QUESTIONS TO ANSWER:
• 1. Answer these from the text on nitrosamine impurities in metformin:
(a) At what temperature is the column held?
(b) What filter are the sample extracts passed through?
(c) What LOQ does the method reach?
• 2. Reproduce word for word the part of the text on nitrosamine impurities in metformin starting at "Benefits and Practical" and ending at "in pharmaceutical manufacturing.".

READING PASSAGE:
■ ■ ■

Simultaneous Estimation of Eleven Nitrosamine Impurities in Metformin Drug Product Using an Agilent 6495D LC/TQ

Importance of the Topic

The presence of nitrosamine impurities in pharmaceuticals poses significant carcinogenic risks even at trace levels. Regulatory bodies such as the FDA and EMA have established stringent acceptable intake limits, driving the need for highly sensitive and reliable analytical methods. Metformin, a widely used antidiabetic drug, must be monitored to ensure patient safety and compliance with updated nitrosamine guidelines.

Objectives and Overview of the Study

This work aimed to develop and validate a robust LC/MS/MS method for the simultaneous estimation of eleven nitrosamine impurities in metformin drug product. Using an Agilent 1290 Infinity II LC system coupled to an Agilent 6495D triple quadrupole mass spectrometer, the study optimized sample preparation, chromatographic separation, and MRM detection to achieve trace-level sensitivity and high reproducibility.

Instrumentation

• Agilent 1290 Infinity II High Speed Pump, Multisampler, Column Thermostat, Variable Wavelength Detector
• Agilent 6495D Triple Quadrupole MS with APCI source
• Agilent InfinityLab Poroshell Phenylhexyl column (150 × 3.0 mm, 2.7 µm)
• Diverter valve for metformin diversion to waste

Methodology

Sample Preparation:
Metformin IR tablets were crushed, weighed to 100 mg API, extracted in methanol/water, sonicated, shaken, centrifuged, and filtered through 0.22 µm PVDF. Working standards (10–1,000 pg/mL) were prepared in the same diluent.
Chromatography:
Mobile phases A (0.1% formic acid in water) and B (0.1% formic acid in methanol) at 0.4 mL/min; gradient from 100% A to 90% B over a 22 min run; column at 40 °C; diverter valve timed to exclude metformin from MS.
Mass Spectrometry:
APCI positive mode; optimized source parameters (250 °C gas temp, 11 L/min flow, 25 psi nebulizer, 2,000 V capillary, 8 µA corona, 350 °C vaporizer); dynamic MRM transitions for each nitrosamine with specific precursor/product ions, collision energies, and retention time windows.

Main Results and Discussion

• Linearity: 10–1,000 pg/mL with R² > 0.999 for all eleven nitrosamines.
• Sensitivity: LOD of 5 pg/mL (S/N ≥ 10) and LOQ of 10 pg/mL (S/N ≥ 20).
• Precision: RSD ≤ 5% at LOD, LOQ, and 100 pg/mL levels (six replicates).
• Accuracy: Recovery between 80% and 120% in spiked metformin samples at 10 and 100 pg/mL.
• Selectivity: Qualifier/quantifier ion ratios within ±20%, with clear chromatographic separation from metformin and among impurities.

Benefits and Practical Applications

The method provides high-throughput, automated screening of nitrosamines at ppb levels in metformin and can be extended to other APIs. Its robustness and compliance with regulatory thresholds support routine quality control and risk assessment in pharmaceutical manufacturing.

■ ■ ■

MATERIAL PROVIDED:
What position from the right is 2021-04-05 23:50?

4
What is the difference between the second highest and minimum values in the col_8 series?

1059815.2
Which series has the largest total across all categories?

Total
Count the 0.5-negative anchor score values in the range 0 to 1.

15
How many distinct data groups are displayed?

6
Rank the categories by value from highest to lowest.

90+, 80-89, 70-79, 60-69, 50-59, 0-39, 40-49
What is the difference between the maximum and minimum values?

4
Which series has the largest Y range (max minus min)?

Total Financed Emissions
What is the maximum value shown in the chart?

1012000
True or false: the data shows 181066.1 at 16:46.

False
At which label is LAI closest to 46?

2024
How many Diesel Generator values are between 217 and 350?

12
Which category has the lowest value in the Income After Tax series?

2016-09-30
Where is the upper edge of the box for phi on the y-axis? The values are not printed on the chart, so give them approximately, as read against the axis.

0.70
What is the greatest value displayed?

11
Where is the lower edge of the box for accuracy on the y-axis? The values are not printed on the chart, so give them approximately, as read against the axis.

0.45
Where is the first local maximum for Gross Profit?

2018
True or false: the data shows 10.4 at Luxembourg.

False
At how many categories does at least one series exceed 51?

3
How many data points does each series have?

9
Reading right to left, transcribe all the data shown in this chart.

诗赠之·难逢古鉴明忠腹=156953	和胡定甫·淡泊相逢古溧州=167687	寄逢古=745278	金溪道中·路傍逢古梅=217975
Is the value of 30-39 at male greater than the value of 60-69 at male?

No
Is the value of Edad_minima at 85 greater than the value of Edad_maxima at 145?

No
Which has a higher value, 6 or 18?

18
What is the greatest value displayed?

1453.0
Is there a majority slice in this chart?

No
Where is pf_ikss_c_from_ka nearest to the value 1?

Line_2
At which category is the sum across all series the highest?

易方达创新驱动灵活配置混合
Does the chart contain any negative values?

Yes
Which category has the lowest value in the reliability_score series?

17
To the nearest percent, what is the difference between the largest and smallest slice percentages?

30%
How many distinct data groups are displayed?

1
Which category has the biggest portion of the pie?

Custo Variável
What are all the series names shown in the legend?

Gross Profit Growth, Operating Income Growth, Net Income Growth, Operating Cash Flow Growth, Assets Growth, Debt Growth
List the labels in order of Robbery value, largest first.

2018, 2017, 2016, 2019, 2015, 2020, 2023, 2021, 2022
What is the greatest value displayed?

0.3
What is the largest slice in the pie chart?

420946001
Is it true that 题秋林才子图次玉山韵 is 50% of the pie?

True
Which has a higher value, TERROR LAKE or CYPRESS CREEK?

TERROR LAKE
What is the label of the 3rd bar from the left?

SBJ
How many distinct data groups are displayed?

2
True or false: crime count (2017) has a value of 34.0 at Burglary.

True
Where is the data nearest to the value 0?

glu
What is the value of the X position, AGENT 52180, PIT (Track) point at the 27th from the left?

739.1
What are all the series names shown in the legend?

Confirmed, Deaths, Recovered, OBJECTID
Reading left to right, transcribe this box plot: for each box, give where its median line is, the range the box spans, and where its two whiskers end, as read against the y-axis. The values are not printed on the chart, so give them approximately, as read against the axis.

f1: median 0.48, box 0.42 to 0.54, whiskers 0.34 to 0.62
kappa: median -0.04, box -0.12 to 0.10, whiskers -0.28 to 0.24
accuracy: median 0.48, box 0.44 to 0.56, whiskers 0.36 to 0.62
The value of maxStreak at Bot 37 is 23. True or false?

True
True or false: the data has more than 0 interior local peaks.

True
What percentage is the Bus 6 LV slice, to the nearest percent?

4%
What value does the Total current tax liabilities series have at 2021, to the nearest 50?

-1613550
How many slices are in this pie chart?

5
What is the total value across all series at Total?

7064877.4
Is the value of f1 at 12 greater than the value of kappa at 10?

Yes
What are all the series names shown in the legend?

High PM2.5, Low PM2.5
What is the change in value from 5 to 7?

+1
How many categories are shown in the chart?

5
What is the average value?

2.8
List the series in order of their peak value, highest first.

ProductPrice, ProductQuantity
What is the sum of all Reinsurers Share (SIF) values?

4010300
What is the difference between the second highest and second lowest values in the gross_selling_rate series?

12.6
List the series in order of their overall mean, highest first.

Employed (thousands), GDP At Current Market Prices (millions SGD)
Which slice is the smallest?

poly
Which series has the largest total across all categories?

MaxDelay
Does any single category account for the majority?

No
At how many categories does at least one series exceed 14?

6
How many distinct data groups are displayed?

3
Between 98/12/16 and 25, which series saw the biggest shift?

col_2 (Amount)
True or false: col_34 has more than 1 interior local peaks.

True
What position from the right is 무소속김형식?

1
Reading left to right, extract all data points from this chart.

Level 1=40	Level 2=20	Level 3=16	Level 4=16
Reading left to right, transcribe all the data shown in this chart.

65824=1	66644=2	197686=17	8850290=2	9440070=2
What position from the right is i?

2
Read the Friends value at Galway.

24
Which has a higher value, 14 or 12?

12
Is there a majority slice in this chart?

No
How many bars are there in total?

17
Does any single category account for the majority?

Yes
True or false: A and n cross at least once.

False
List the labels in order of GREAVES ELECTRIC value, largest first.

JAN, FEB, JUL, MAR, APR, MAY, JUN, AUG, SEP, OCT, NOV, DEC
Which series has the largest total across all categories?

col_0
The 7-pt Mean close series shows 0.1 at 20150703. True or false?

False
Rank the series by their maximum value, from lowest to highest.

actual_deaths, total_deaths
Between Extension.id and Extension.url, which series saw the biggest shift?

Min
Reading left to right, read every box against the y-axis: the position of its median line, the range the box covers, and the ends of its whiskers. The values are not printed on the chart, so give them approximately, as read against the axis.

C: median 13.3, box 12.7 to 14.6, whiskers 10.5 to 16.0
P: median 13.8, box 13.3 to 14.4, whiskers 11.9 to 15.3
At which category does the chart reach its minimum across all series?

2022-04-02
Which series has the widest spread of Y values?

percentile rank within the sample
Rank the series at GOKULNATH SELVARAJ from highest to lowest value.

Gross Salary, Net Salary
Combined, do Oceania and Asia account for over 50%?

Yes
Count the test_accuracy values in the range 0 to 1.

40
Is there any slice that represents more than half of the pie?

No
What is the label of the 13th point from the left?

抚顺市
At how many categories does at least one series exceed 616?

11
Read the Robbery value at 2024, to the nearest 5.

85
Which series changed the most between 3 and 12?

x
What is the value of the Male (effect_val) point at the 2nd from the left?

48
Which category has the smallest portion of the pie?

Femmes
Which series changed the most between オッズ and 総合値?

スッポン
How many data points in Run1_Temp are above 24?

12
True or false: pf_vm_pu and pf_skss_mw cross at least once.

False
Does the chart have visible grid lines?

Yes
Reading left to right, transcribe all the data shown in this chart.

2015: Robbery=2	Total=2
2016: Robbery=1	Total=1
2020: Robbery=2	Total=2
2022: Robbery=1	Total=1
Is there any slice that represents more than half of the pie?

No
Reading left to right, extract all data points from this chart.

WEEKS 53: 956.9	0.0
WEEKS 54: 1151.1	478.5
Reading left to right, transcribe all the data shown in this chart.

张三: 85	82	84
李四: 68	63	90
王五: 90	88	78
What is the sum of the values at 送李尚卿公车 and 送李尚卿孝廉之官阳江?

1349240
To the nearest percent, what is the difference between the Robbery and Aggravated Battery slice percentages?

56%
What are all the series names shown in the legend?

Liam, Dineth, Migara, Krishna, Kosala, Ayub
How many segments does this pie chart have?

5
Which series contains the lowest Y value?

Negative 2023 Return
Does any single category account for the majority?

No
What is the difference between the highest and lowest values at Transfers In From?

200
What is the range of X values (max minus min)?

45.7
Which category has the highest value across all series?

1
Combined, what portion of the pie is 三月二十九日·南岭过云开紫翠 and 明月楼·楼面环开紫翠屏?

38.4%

■ ■ ■

RESPONSES BY ITEM NUMBER:
• 1.
(a) 40 °C
(b) A 0.22 µm PVDF filter
(c) 10 pg/mL (S/N ≥ 20)

• 2.
Benefits and Practical Applications

The method provides high-throughput, automated screening of nitrosamines at ppb levels in metformin and can be extended to other APIs. Its robustness and compliance with regulatory thresholds support routine quality control and risk assessment in pharmaceutical manufacturing.